> [Exercise instructions]:
Going through the entries below, tally the lines that hold the word "August" and state the result alone.

------------------------

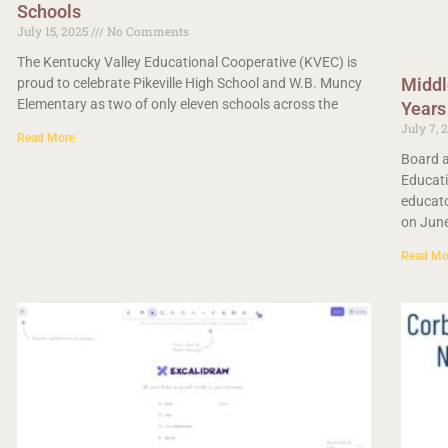
Schools
July 15, 2025
No Comments
The Kentucky Valley Educational Cooperative (KVEC) is
Middl
proud to celebrate Pikeville High School and W.B. Muncy
Elementary as two of only eleven schools across the
Years
July 7, 
Read More
Board a
Educati
educato
on Jun
Read Mo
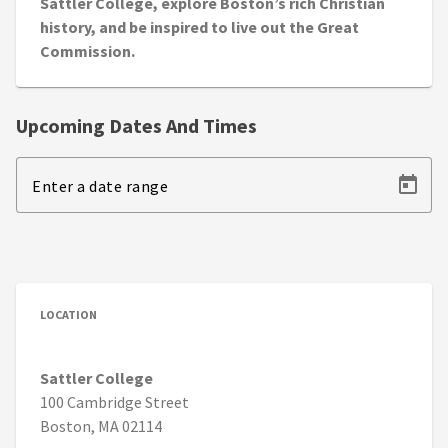
Sattler College, explore Boston’s rich Christian
history, and be inspired to live out the Great
Commission.
Upcoming Dates And Times
Enter a date range
LOCATION
Sattler College
100 Cambridge Street
Boston, MA 02114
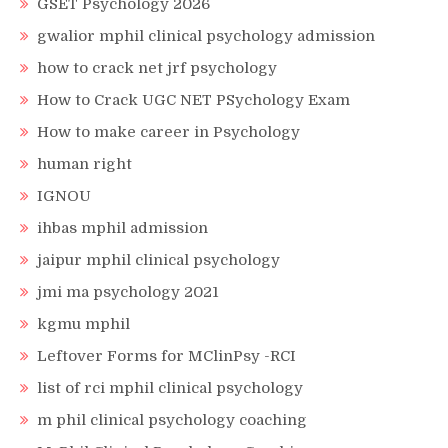
GSET Psychology 2026
gwalior mphil clinical psychology admission
how to crack net jrf psychology
How to Crack UGC NET PSychology Exam
How to make career in Psychology
human right
IGNOU
ihbas mphil admission
jaipur mphil clinical psychology
jmi ma psychology 2021
kgmu mphil
Leftover Forms for MClinPsy -RCI
list of rci mphil clinical psychology
m phil clinical psychology coaching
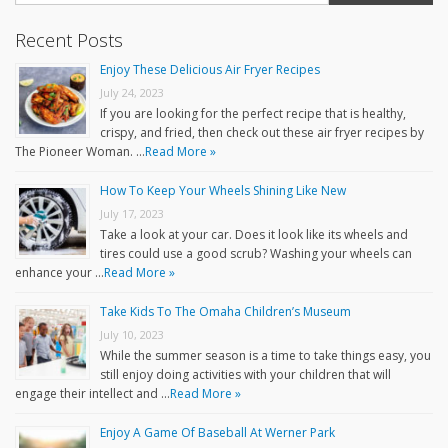
Recent Posts
Enjoy These Delicious Air Fryer Recipes
July 24, 2023
If you are looking for the perfect recipe that is healthy,
crispy, and fried, then check out these air fryer recipes by
The Pioneer Woman. …
Read More »
How To Keep Your Wheels Shining Like New
July 17, 2023
Take a look at your car. Does it look like its wheels and
tires could use a good scrub? Washing your wheels can
enhance your …
Read More »
Take Kids To The Omaha Children’s Museum
July 10, 2023
While the summer season is a time to take things easy, you
still enjoy doing activities with your children that will
engage their intellect and …
Read More »
Enjoy A Game Of Baseball At Werner Park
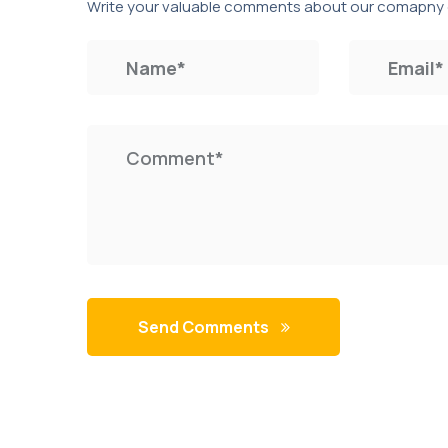
Write your valuable comments about our comapny 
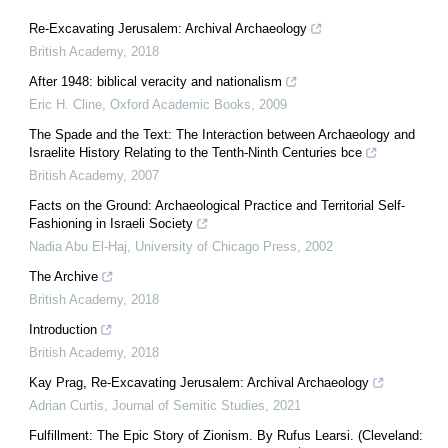
Re-Excavating Jerusalem: Archival Archaeology
British Academy
,
2018
After 1948: biblical veracity and nationalism
Eric H. Cline
,
Oxford Academic Books
,
2009
The Spade and the Text: The Interaction between Archaeology and
Israelite History Relating to the Tenth-Ninth Centuries bce
British Academy
,
2007
Facts on the Ground: Archaeological Practice and Territorial Self-
Fashioning in Israeli Society
Nadia Abu El-Haj
,
University of Chicago Press
,
2002
The Archive
British Academy
,
2018
Introduction
British Academy
,
2018
Kay Prag, Re-Excavating Jerusalem: Archival Archaeology
Adrian Curtis
,
Journal of Semitic Studies
,
2021
Fulfillment: The Epic Story of Zionism. By Rufus Learsi. (Cleveland:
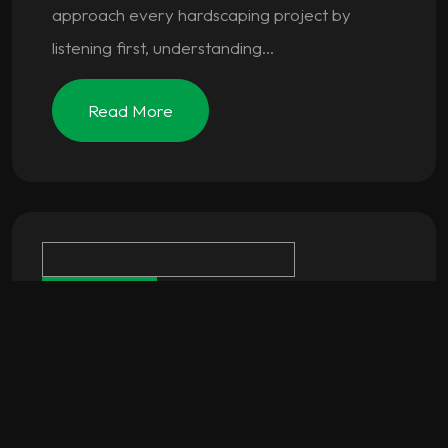
approach every hardscaping project by
listening first, understanding…
Read More
Search
RECENT POSTS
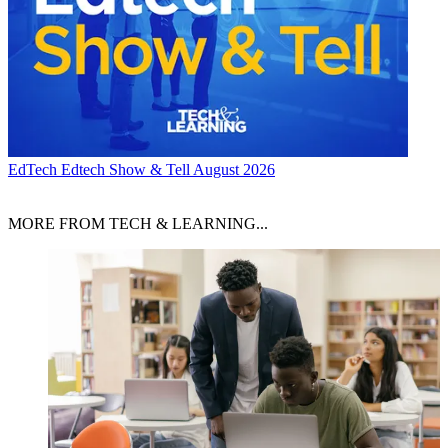
EdTech
Edtech Show & Tell August 2026
MORE FROM TECH & LEARNING...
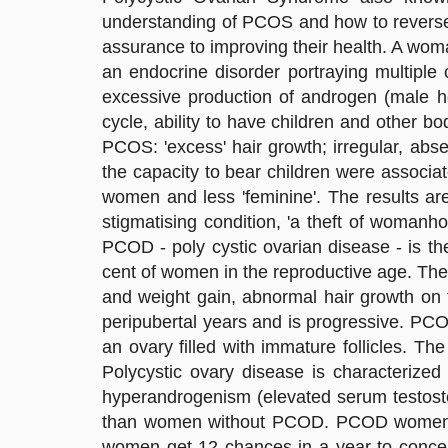
understanding of PCOS and how to reverse 
assurance to improving their health. A woma
an endocrine disorder portraying multiple 
excessive production of androgen (male h
cycle, ability to have children and other
PCOS: 'excess' hair growth; irregular, abse
the capacity to bear children were associat
women and less 'feminine'. The results ar
stigmatising condition, 'a theft of womanho
PCOD - poly cystic ovarian disease - is t
cent of women in the reproductive age. The
and weight gain, abnormal hair growth on 
peripubertal years and is progressive. PCO
an ovary filled with immature follicles. T
Polycystic ovary disease is characterized 
hyperandrogenism (elevated serum testost
than women without PCOD. PCOD women h
women get 12 chances in a year to conce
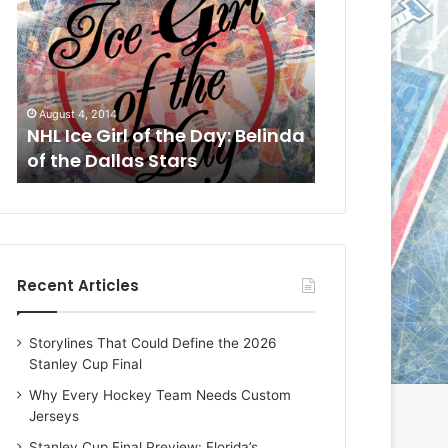
L
L
I
I
c
c
e
e
G
G
August 1, 2014
July 31, 2014
i
i
a
NHL Ice Girl of the Day: Cheri
NHL Ice Girl 
r
r
of the Dallas Stars
of the Dallas
l
l
o
o
f
f
t
t
h
h
e
e
Recent Articles
D
D
a
a
y
y
Storylines That Could Define the 2026
:
:
Stanley Cup Final
C
J
h
a
Why Every Hockey Team Needs Custom
e
d
Jerseys
r
e
Stanley Cup Final Preview: Florida’s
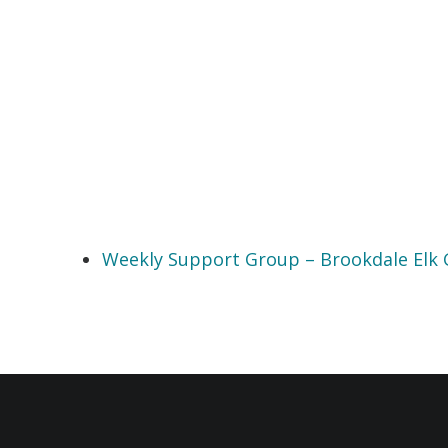
Weekly Support Group – Brookdale Elk 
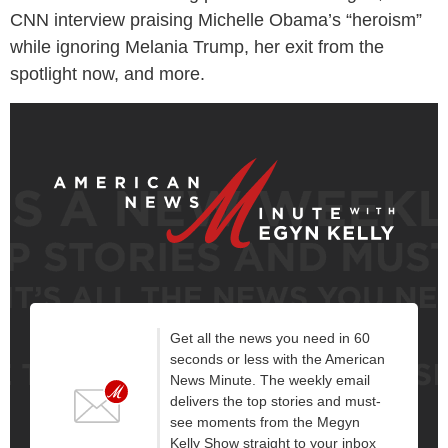
CNN interview praising Michelle Obama’s “heroism”
while ignoring Melania Trump, her exit from the
spotlight now, and more.
Get all the news you need in 60
seconds or less with the American
News Minute. The weekly email
delivers the top stories and must-
see moments from the Megyn
Kelly Show straight to your inbox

------------------------

> [Exercise output]:
2